TASK DIRECTIONS
Copy every entry verbatim and skip the pictures.

◆ ◆ ◆

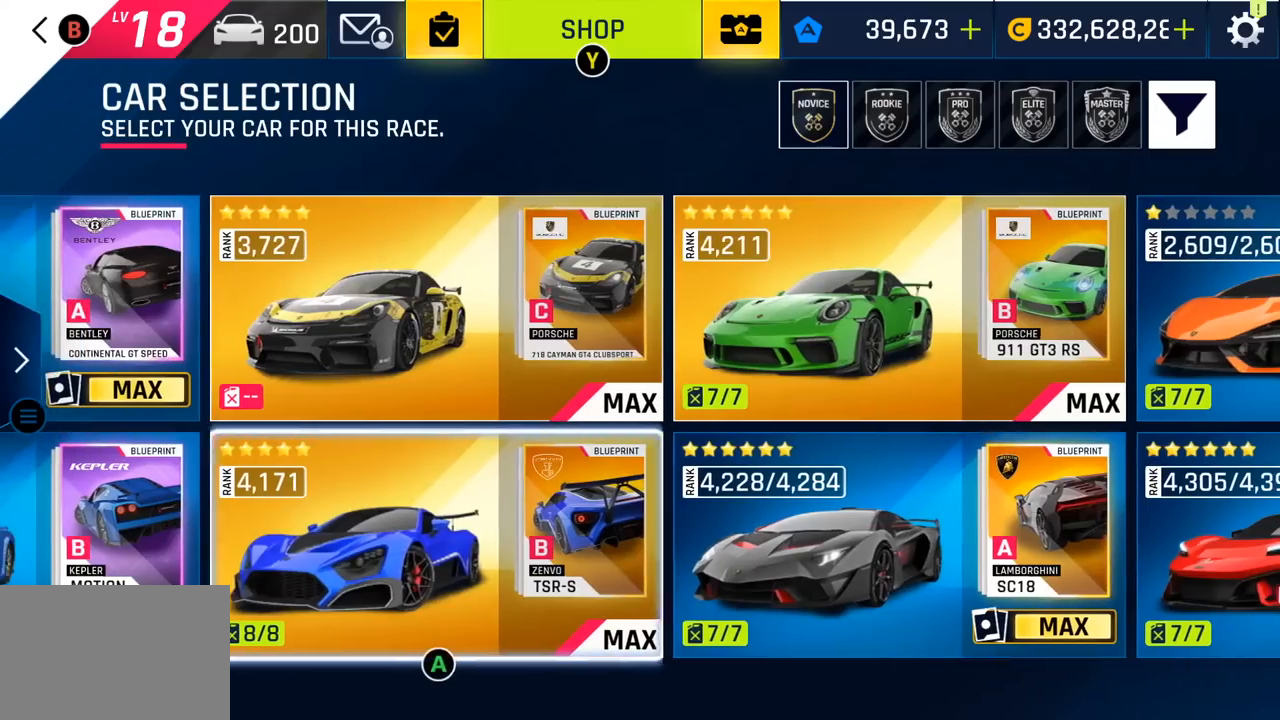
{"buttons": [], "left_stick": "center", "events": [[317, "DPAD_RIGHT", "down"], [500, "DPAD_RIGHT", "up"]]}
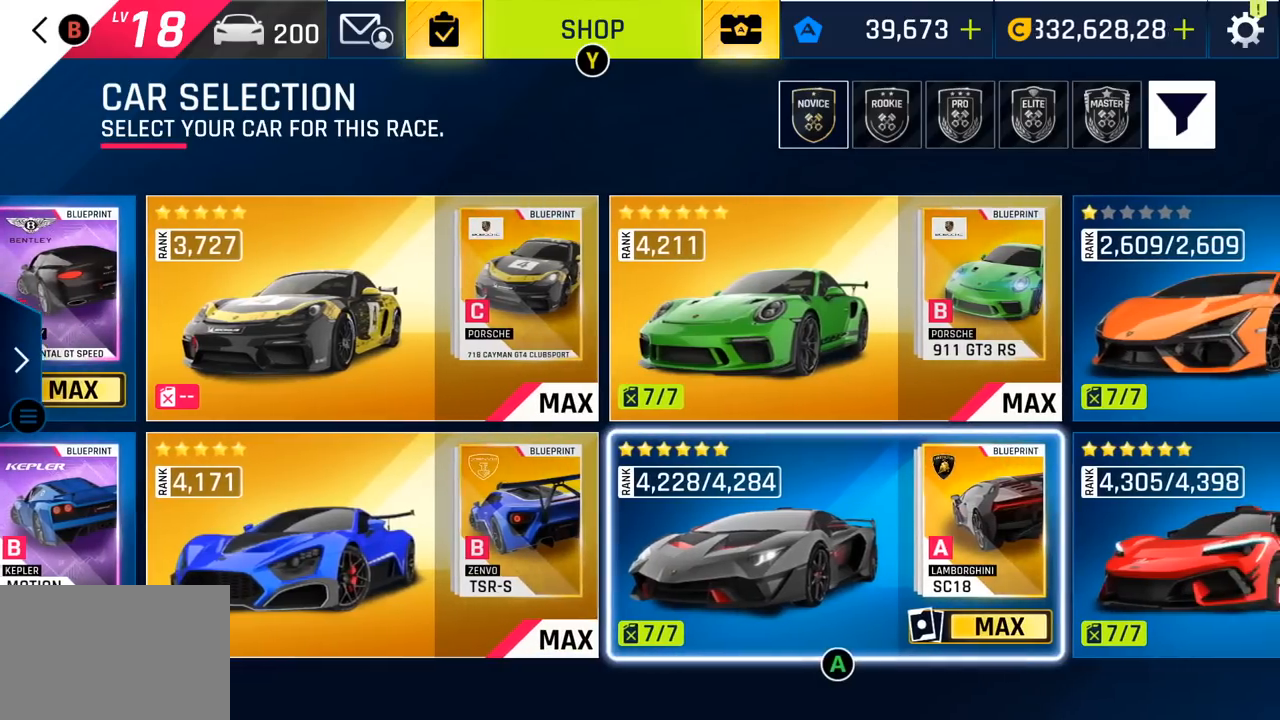
{"buttons": [], "left_stick": "center", "events": [[317, "DPAD_LEFT", "down"], [450, "DPAD_LEFT", "up"]]}
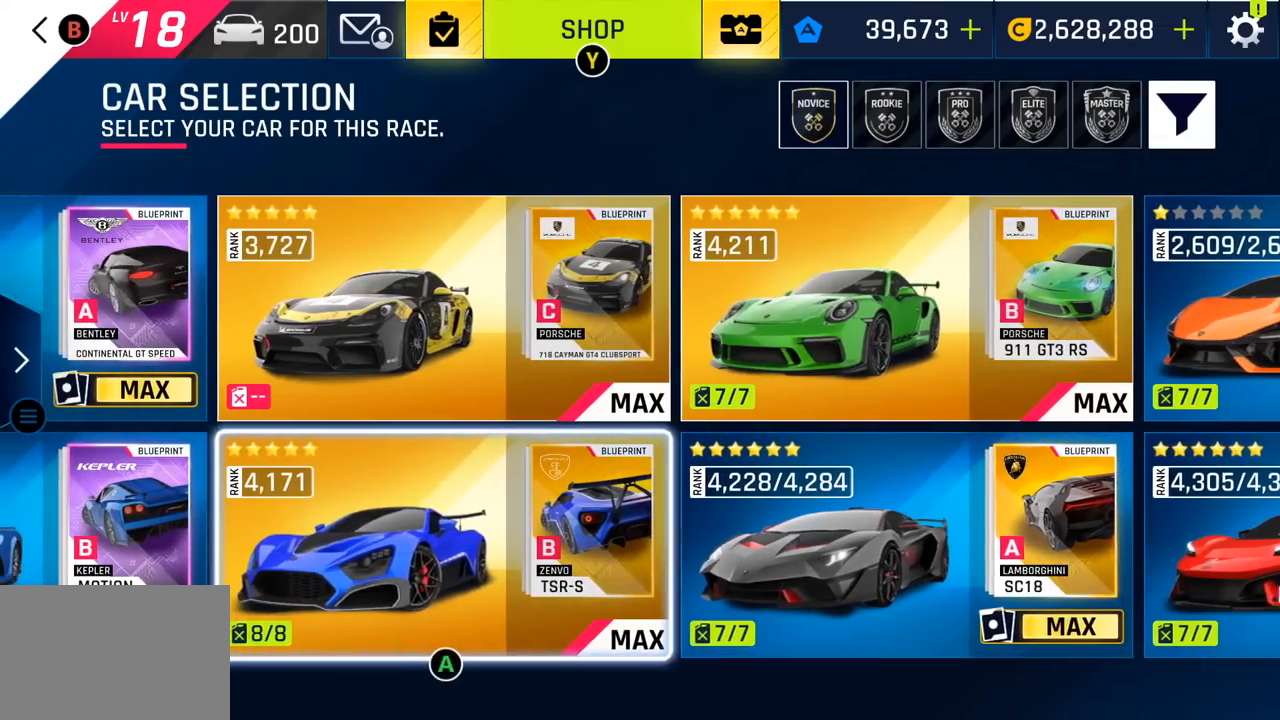
{"buttons": ["DPAD_RIGHT"], "left_stick": "center", "events": [[67, "DPAD_LEFT", "down"], [200, "DPAD_LEFT", "up"], [433, "DPAD_RIGHT", "down"]]}
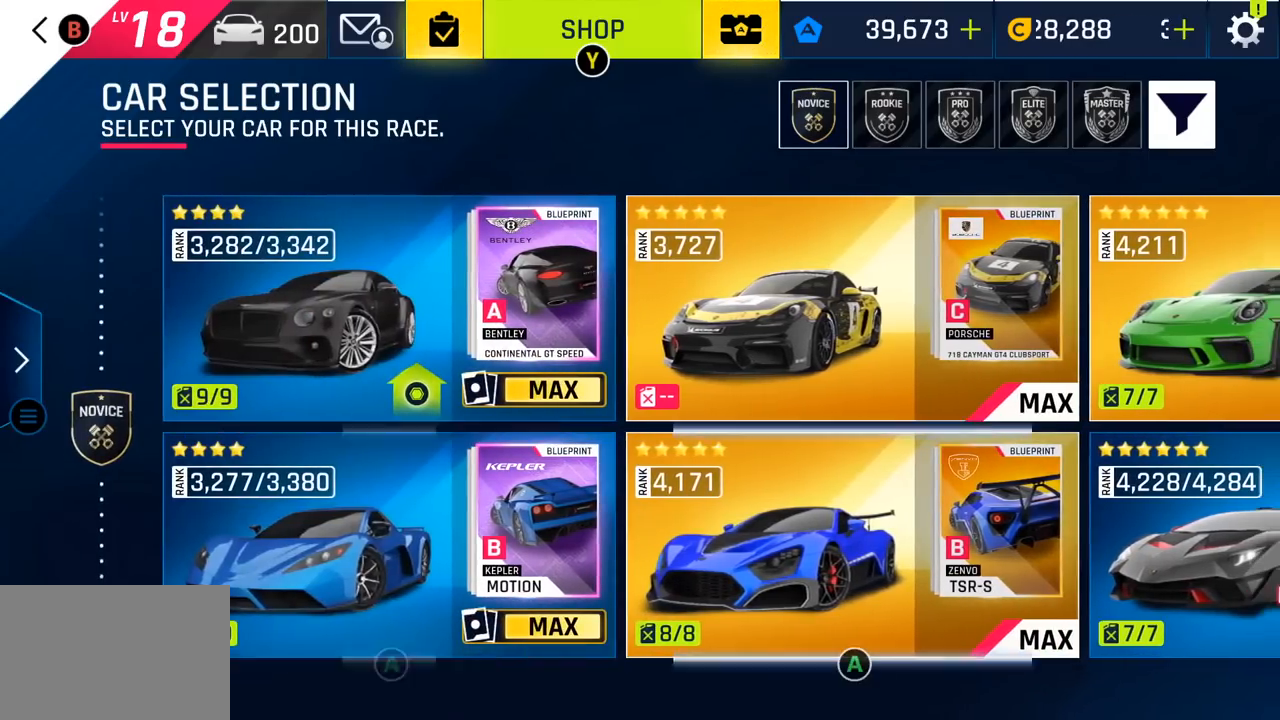
{"buttons": [], "left_stick": "center", "events": [[83, "DPAD_RIGHT", "up"]]}
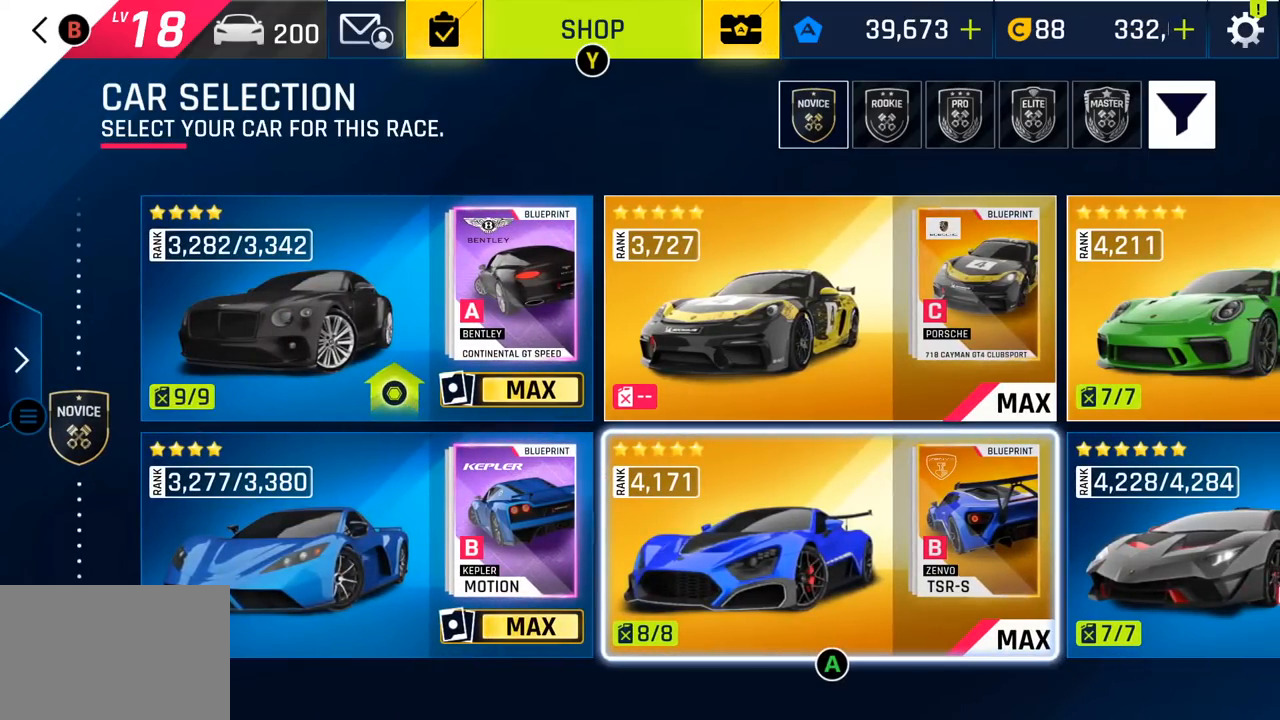
{"buttons": [], "left_stick": "center", "events": []}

◆ ◆ ◆

ANSWER FOR THE TASK
{"buttons": [], "left_stick": "center", "events": [[317, "DPAD_RIGHT", "down"], [500, "DPAD_RIGHT", "up"]]}
{"buttons": [], "left_stick": "center", "events": [[317, "DPAD_LEFT", "down"], [450, "DPAD_LEFT", "up"]]}
{"buttons": ["DPAD_RIGHT"], "left_stick": "center", "events": [[67, "DPAD_LEFT", "down"], [200, "DPAD_LEFT", "up"], [433, "DPAD_RIGHT", "down"]]}
{"buttons": [], "left_stick": "center", "events": [[83, "DPAD_RIGHT", "up"]]}
{"buttons": [], "left_stick": "center", "events": []}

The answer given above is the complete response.